FILE - Migrants successfully cross the English Channel to reach the U.K. from the European mainland.
By Thomas Brooke
4 Min Read

The surge of new arrivals illegally entering Britain via the English Channel over the past few years has threatened cultural cohesiveness, and the British government should “heed the warning” of anti-mass migration protests across the country, U.K. Immigration Minister Robert Jenrick has claimed.

In a speech at the Policy Exchange think tank on Tuesday, the Conservative minister said that mass irregular migration will be one of the defining characteristics of the 21st century. He said that while Britain has previously been shielded to an extent from the wider crisis affecting Europe due to its geographical proximity, just across the English Channel, which he states was “once a barrier more impenetrable than any wall,” the stretch of water is now seen as a “gateway for those in search of better economic prospects” due to living in an age of “cheap manufactured goods, transnational smuggling gangs, and instant communications.”

Jenrick warned attendees of the “damaging effects on social trust and cohesion from uncontrolled migration,” and spoke of meeting with local residents of the affected area of Dover in southeast England where the majority of illegal migrants land who he said now feel “abandoned by the authorities and estranged from their neighborhood.”

“Put simply: Excessive, uncontrolled migration threatens to cannibalize the compassion of the British public,” the minister said.

“Those crossing tend to have completely different lifestyles and values to those in the U.K. — and tend to settle in already hyper-diverse areas, undermining the cultural cohesiveness that binds diverse groups together and makes our multi-ethnic democracy successful.
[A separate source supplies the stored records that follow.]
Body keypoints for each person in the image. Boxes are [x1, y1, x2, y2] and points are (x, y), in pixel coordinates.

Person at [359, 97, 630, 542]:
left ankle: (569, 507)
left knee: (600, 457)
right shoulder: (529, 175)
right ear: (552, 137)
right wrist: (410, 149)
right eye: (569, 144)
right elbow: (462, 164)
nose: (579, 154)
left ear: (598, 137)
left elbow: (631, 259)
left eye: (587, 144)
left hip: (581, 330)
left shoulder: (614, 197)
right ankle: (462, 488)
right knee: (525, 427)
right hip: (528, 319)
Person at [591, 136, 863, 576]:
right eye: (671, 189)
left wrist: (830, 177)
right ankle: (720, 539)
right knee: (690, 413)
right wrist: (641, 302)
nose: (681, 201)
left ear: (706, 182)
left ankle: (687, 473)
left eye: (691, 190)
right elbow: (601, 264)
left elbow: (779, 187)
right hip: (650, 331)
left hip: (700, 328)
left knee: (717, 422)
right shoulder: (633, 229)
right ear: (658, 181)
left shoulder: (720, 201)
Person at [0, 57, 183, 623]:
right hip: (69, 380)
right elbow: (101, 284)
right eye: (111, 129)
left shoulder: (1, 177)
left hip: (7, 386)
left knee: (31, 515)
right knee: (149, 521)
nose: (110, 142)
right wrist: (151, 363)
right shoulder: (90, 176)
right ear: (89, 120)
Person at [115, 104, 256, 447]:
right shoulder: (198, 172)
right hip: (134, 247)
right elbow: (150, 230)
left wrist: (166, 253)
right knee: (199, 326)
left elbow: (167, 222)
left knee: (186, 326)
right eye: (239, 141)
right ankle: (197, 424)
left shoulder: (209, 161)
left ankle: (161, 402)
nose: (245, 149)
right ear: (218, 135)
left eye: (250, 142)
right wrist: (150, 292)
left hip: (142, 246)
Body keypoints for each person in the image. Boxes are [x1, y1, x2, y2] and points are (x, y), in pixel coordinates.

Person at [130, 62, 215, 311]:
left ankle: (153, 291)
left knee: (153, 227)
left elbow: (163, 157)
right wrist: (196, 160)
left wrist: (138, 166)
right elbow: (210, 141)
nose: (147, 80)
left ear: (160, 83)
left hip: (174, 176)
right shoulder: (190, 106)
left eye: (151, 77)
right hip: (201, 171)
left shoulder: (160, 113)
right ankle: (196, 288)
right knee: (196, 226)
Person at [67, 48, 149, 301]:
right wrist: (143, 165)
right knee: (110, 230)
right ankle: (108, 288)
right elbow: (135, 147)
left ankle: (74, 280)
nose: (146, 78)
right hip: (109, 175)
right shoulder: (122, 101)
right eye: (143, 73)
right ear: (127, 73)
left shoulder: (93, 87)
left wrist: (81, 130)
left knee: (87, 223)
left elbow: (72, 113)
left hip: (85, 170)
“The current numbers of people arriving here illegally surpass any reasonable number the state could be expected to provide for or integrate successfully into our national community,” he added.

Jenrick offered his remarks as the government prepares to bring its Illegal Migration Bill back to parliament on Wednesday, legislation the minister claimed would “end this injustice of illegal migration and secure our borders.”

He explained the new law enables the detention of illegal arrivals, without bail or judicial review within the first 28 days of detention, until they can be removed. New powers will also be conferred to make provisions to scientifically assess the age of migrants claiming to be minors, “and in certain circumstances allows us to take an automatic assumption of adulthood from those who refuse a scientific age assessment.”

“The bill has a simple principle: If you arrive in the U.K. illegally there should be no route to a life in the U.K.

“You will be returned home or removed to a safe third country – and once removed, only in the most exceptional of circumstances will those that have arrived illegally be permitted leave to enter the U.K.,” Jenrick added.

Home Secretary Suella Braverman defended Jenrick’s remarks on Wednesday morning’s media cycle amid outrage from humanitarian groups and left-wing campaigners.

“I think that the people coming here illegally do possess values which are at odds with our country,” Braverman stated when asked for her opinion on her minister’s speech.

“We are seeing heightened levels of criminality when related to the people who’ve come on boats related to drug dealing, exploitation, prostitution.

“There are real challenges which go beyond the migration issue of people coming here illegally. We need to ensure that we bring an end to the boat crossings,” she added.